Friday, November 26, 2021

Review: Twilight of Democracy

From Twilight of Democracy, by Anne Applebaum:

Open quote That moment has passed. Nearly two decades later, I would now cross the street to avoid some of the people who were at my New Year’s Eve party. They, in turn, would not only refuse to enter my house, they would be embarrassed to admit they had ever been there. In fact, about half the people who were at that party would no longer speak to the other half. The estrangements are political, not personal. Poland is now one of the most polarized societies in Europe, and we have found ourselves on opposite sides of a profound divide, one that runs through not only what used to be the Polish right but also the old Hungarian right, the Spanish right, the French right, the Italian right, and, with some differences, the British right and the American right, too." Twilight of Democracy
Amazon

This is Anne Applebaum's personal account of the decline of Western liberal democracy and the rise of authoritarianism.


Grade: B+

Anne Applebaum is a staff writer for "The Atlantic" and a Pulitzer-prize winning historian. She begins her latest work by recollecting the optimism after the fall of the Soviet Union, the heady days when it seemed like democracy was on the rise and spreading across the world. She is a conservative intellectual, but her optimism was shared by liberals as well.

She then details the changes in Europe, where she has lived for much of the last 25 years. She has a thing or two to say about America, too. These changes split the conservative movement. Some, like her, remained true to classical liberal democracy, while others on the right turned increasingly against democracy and towards authoritarianism. It's not just Trump. From her European perch, Applebaum says, "British Tories, American Republicans, East European anti-Communists, German Christian Democrats, and French Gaullists all come from different traditions, but as a group they were, at least until recently, dedicated not just to representative democracy, but to religious tolerance, independent judiciaries, free press and speech, economic integration, international institutions, the transatlantic alliance, and a political idea of 'the West.'"
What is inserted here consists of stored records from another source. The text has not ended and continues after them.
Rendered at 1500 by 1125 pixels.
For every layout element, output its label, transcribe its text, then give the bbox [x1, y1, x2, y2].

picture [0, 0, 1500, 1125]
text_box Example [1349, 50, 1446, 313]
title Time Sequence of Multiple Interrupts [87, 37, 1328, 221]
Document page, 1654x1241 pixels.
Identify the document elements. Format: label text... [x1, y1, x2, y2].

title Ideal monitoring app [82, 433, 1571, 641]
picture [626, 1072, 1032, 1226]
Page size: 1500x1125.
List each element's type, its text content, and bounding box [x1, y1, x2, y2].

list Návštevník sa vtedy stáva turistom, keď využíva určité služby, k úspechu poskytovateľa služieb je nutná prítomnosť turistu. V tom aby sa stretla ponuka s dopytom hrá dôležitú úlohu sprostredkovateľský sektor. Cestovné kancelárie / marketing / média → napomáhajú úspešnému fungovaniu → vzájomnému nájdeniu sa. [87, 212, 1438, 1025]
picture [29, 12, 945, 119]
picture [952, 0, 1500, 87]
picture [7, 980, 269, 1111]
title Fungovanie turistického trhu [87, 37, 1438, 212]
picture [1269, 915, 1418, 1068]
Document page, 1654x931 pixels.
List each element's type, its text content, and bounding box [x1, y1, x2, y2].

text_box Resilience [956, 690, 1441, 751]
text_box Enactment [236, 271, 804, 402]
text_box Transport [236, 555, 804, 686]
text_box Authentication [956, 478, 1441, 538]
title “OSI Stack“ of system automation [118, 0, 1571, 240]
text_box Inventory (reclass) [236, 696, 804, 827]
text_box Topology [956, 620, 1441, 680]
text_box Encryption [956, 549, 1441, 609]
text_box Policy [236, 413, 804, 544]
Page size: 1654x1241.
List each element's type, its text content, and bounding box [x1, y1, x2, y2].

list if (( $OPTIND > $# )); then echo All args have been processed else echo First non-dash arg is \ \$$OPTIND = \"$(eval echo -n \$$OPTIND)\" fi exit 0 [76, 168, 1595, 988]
Almost all of those values are now lost, or at best, given only lip service, by many on both sides of the Atlantic. The undermining of democracy and institution of authoritarianism does not happen through revolutions or military coups any more. Applebaum spells out the methods it has happened or is happening in countries around the world. It's through systematic erosion of voting rights, partisan control of the electoral process, erosion of a free press, propaganda of the Big Lie, pushing constitutions to their limits or defying them altogether, sowing distrust of experts, and delegitimizing mainstream institutions (businesses, schools, press, courts, police, military, international alliances, democracy itself).

It's all so depressing. If there's any silver lining, it's that nothing seems to last forever. Democracy was invented in ancient Greece. Applebaum draws some hope, such as it is, from Greek history. "In Greece, history feels circular. Now there is liberal democracy. But next, there might be oligarchy; then there could be liberal democracy again. Then there may be foreign subversion, an attempted coup, a civil war, a dictatorship, or maybe oligarchy again. That’s how it will be because that’s how it’s always been, all the way back to the original Athenian republic."